=== TASK DETAILS ===
Return every line of the data that contains the string "Rhythm", matching case exactly.

Items listed in a dataset:
* * * * * * *

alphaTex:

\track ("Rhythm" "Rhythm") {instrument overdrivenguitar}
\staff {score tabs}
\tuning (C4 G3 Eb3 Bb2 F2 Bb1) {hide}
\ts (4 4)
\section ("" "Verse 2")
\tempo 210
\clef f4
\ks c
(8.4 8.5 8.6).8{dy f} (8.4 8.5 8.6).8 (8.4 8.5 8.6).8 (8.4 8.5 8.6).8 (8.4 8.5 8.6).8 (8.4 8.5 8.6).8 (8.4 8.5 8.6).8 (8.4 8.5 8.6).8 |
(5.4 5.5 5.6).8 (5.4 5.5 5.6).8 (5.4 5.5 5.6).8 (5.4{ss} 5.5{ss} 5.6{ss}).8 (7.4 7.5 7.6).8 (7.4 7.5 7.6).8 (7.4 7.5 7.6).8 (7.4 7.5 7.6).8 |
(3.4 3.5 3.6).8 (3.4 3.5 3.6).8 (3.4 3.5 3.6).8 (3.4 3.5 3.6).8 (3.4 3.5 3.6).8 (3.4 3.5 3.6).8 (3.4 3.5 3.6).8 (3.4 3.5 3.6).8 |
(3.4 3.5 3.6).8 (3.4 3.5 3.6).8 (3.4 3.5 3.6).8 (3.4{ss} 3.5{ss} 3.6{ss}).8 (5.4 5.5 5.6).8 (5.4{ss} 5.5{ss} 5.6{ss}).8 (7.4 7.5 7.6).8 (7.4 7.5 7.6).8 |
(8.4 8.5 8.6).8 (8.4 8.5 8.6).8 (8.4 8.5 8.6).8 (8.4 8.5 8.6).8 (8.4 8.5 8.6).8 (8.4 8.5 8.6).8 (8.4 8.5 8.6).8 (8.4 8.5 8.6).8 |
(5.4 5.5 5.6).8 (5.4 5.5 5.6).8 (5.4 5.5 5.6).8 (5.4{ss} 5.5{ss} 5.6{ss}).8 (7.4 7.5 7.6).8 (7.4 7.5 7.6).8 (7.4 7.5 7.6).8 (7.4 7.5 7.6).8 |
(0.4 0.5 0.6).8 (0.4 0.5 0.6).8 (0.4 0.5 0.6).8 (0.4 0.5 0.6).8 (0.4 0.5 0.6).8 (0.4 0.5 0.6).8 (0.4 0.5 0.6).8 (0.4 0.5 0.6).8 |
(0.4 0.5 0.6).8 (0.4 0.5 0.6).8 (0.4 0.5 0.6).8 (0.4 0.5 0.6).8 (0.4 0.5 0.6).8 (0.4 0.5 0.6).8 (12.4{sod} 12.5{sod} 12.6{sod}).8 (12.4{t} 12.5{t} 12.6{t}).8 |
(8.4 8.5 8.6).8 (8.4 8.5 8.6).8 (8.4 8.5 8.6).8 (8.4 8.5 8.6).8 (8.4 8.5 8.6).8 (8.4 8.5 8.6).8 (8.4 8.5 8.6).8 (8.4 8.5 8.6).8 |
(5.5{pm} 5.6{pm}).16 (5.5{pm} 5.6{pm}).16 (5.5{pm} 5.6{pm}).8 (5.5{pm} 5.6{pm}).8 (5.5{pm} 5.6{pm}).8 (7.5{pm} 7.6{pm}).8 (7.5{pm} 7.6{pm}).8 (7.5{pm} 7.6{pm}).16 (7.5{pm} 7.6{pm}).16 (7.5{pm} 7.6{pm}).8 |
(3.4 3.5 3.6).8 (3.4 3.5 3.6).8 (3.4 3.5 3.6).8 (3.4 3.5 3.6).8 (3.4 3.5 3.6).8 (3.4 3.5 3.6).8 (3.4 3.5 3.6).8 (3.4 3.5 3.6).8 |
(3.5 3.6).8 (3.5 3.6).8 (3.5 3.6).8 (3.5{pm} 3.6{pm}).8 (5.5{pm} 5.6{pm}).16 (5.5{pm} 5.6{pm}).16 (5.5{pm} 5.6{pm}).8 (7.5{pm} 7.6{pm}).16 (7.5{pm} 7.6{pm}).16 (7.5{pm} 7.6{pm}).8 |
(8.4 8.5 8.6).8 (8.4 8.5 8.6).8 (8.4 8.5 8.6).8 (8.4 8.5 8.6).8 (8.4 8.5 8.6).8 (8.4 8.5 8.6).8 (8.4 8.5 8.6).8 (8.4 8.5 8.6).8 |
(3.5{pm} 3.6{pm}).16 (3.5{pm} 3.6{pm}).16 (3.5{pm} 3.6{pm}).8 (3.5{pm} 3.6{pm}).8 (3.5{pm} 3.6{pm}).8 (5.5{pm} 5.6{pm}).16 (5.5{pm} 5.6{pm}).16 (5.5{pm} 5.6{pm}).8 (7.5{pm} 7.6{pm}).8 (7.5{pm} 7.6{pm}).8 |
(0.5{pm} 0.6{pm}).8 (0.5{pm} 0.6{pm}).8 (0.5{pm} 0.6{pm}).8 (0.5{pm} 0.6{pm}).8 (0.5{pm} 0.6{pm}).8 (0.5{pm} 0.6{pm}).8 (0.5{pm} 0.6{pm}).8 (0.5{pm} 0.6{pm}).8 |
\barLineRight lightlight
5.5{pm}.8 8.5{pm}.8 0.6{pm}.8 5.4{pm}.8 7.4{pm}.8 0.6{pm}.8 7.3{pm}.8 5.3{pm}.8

* * * * * * *

=== CORRECT RESULT ===
\track ("Rhythm" "Rhythm") {instrument overdrivenguitar}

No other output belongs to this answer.